◆ Dataset records ◆

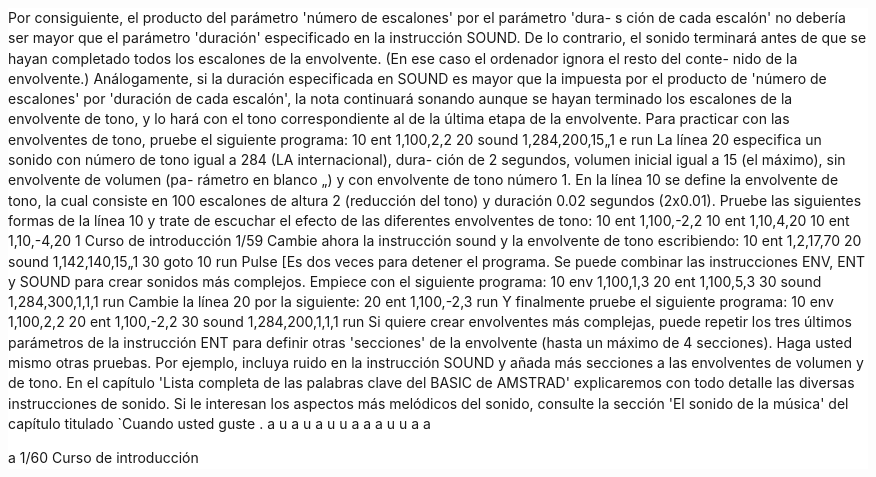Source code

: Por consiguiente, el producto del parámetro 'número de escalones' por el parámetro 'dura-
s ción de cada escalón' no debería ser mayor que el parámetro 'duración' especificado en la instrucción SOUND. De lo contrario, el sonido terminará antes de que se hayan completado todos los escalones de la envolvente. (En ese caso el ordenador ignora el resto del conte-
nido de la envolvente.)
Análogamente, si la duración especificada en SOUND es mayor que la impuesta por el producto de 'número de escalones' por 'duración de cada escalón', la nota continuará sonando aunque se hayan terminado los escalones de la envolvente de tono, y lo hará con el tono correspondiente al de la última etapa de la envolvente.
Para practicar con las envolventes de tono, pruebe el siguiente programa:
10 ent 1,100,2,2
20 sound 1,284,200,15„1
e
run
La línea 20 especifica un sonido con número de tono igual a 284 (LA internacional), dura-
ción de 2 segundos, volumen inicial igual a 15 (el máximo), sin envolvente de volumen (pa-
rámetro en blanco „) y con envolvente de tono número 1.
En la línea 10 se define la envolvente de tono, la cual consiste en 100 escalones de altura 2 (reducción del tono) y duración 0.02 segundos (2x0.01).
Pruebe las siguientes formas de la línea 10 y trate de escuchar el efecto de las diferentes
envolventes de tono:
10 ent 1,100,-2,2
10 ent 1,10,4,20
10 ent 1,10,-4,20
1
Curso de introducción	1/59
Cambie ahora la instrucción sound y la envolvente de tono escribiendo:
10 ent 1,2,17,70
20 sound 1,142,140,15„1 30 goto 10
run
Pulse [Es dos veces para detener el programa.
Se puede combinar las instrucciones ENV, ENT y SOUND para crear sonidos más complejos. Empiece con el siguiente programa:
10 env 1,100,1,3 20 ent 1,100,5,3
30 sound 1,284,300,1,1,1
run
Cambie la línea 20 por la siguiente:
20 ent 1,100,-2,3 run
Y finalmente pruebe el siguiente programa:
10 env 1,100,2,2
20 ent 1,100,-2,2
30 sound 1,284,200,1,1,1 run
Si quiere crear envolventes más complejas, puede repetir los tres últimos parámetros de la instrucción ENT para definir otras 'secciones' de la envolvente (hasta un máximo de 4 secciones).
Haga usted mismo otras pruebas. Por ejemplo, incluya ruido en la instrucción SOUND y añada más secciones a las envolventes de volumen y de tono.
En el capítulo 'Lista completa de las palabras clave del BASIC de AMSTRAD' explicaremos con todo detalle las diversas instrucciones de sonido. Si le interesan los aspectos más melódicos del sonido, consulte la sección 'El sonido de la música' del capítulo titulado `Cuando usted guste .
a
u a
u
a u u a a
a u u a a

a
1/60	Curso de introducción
--
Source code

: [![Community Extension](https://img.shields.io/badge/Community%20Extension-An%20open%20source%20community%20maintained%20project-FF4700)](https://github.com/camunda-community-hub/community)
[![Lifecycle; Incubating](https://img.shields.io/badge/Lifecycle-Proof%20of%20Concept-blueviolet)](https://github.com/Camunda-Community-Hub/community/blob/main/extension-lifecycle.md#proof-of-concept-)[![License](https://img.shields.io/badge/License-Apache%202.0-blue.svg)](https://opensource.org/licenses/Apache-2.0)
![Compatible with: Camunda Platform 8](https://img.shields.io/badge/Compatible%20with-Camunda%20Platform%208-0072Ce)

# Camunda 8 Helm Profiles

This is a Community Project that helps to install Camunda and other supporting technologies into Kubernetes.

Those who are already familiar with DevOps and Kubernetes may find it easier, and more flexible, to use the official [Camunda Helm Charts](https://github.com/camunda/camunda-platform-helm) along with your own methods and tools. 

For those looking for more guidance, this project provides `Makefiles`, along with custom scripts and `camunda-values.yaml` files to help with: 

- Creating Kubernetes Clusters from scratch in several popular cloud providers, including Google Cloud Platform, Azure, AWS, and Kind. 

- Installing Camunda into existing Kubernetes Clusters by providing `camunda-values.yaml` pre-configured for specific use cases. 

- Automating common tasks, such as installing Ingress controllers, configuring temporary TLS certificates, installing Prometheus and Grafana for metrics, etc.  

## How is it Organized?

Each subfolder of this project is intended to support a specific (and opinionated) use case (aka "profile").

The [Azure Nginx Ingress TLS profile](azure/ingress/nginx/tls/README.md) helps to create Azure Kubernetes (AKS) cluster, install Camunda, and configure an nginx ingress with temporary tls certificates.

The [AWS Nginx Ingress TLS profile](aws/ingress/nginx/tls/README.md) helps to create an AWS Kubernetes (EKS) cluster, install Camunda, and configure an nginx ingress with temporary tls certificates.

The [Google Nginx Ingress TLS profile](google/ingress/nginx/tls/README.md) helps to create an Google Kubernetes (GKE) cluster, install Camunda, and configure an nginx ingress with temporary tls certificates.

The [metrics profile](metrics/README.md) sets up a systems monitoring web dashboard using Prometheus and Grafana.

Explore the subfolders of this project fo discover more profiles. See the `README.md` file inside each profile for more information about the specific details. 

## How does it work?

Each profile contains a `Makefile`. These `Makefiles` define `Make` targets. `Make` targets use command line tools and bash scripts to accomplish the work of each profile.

◆ Required action ◆
Reproduce verbatim everything from the line containing "## How is it Organized?" down to the line containing "Each profile contains", with both of those lines included.

◆ Written response ◆
## How is it Organized?

Each subfolder of this project is intended to support a specific (and opinionated) use case (aka "profile").

The [Azure Nginx Ingress TLS profile](azure/ingress/nginx/tls/README.md) helps to create Azure Kubernetes (AKS) cluster, install Camunda, and configure an nginx ingress with temporary tls certificates.

The [AWS Nginx Ingress TLS profile](aws/ingress/nginx/tls/README.md) helps to create an AWS Kubernetes (EKS) cluster, install Camunda, and configure an nginx ingress with temporary tls certificates.

The [Google Nginx Ingress TLS profile](google/ingress/nginx/tls/README.md) helps to create an Google Kubernetes (GKE) cluster, install Camunda, and configure an nginx ingress with temporary tls certificates.

The [metrics profile](metrics/README.md) sets up a systems monitoring web dashboard using Prometheus and Grafana.

Explore the subfolders of this project fo discover more profiles. See the `README.md` file inside each profile for more information about the specific details. 

## How does it work?

Each profile contains a `Makefile`. These `Makefiles` define `Make` targets. `Make` targets use command line tools and bash scripts to accomplish the work of each profile.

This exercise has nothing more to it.